* **GIVEN DATA**:

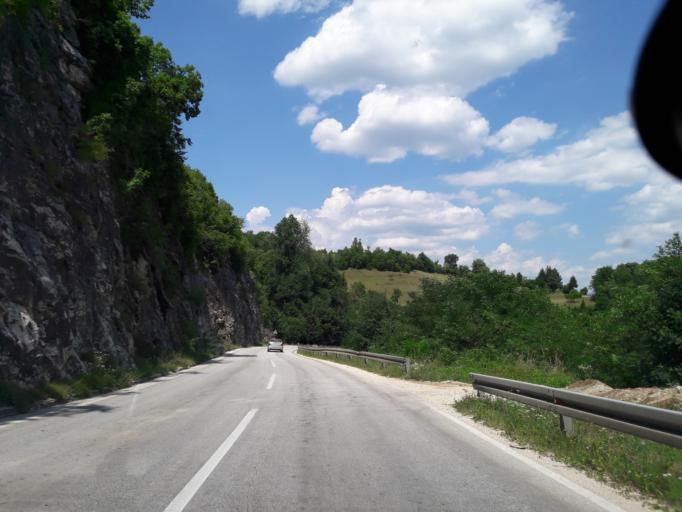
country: BA
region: Republika Srpska
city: Mrkonjic Grad
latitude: 44.4172
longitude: 17.0992
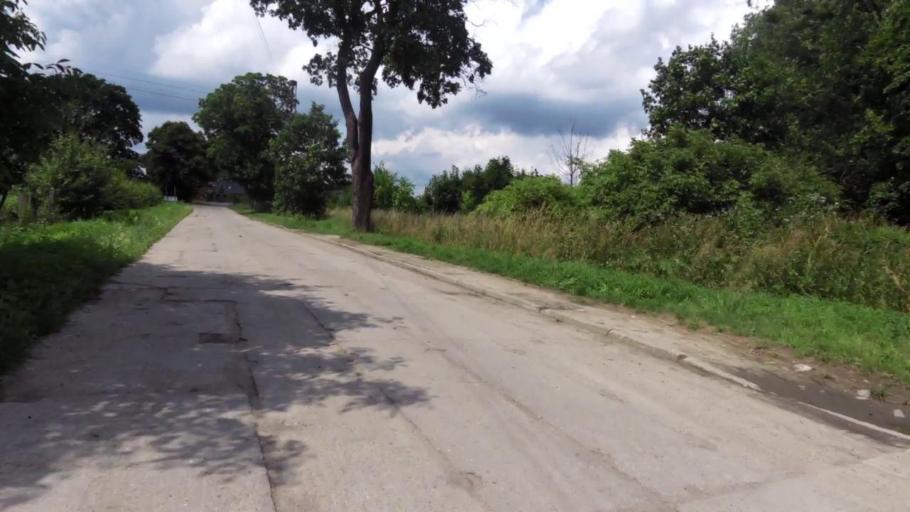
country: PL
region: West Pomeranian Voivodeship
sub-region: Powiat mysliborski
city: Nowogrodek Pomorski
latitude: 52.9879
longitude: 15.0627
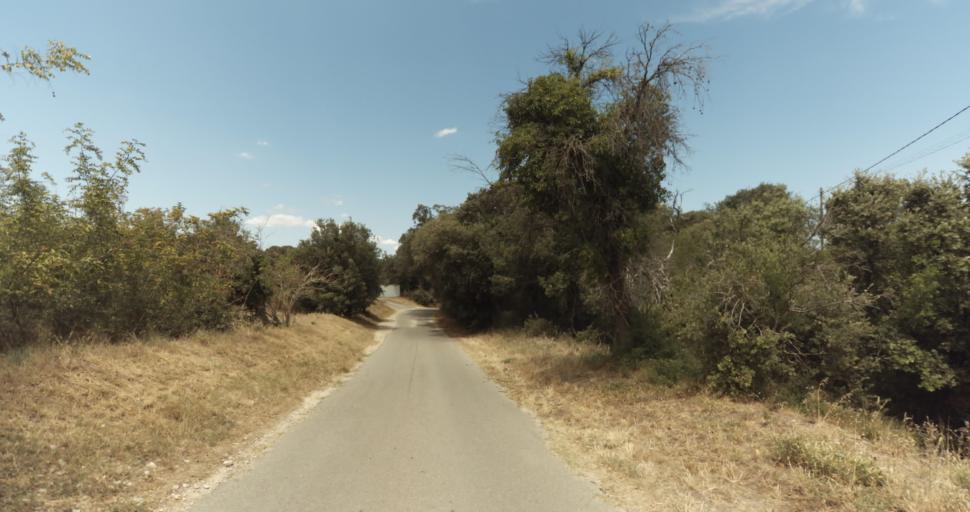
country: FR
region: Provence-Alpes-Cote d'Azur
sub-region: Departement du Vaucluse
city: Loriol-du-Comtat
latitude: 44.0568
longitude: 4.9941
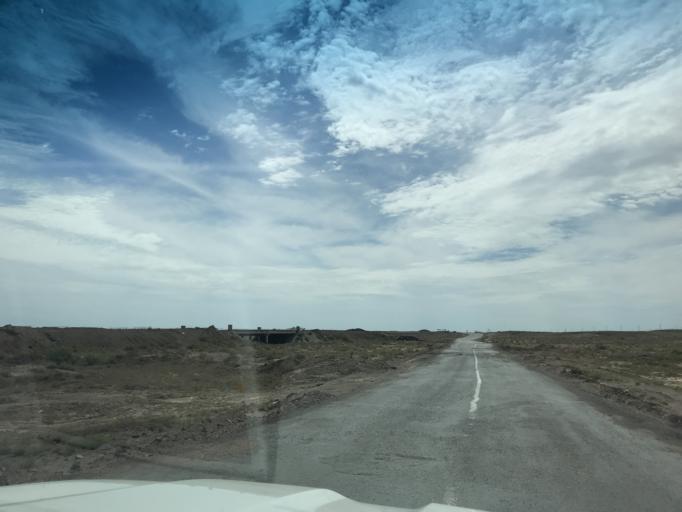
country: KZ
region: Almaty Oblysy
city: Ulken
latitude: 45.2443
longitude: 73.8204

* **PROMPT**: Rewrite the entries above with "city" changed to "town" wherever it occurs and every other detail left as it is. Omit the pictures from your answer.

* **SOLUTION TO THE PROBLEM**:
country: BA
region: Republika Srpska
town: Mrkonjic Grad
latitude: 44.4172
longitude: 17.0992
country: PL
region: West Pomeranian Voivodeship
sub-region: Powiat mysliborski
town: Nowogrodek Pomorski
latitude: 52.9879
longitude: 15.0627
country: FR
region: Provence-Alpes-Cote d'Azur
sub-region: Departement du Vaucluse
town: Loriol-du-Comtat
latitude: 44.0568
longitude: 4.9941
country: KZ
region: Almaty Oblysy
town: Ulken
latitude: 45.2443
longitude: 73.8204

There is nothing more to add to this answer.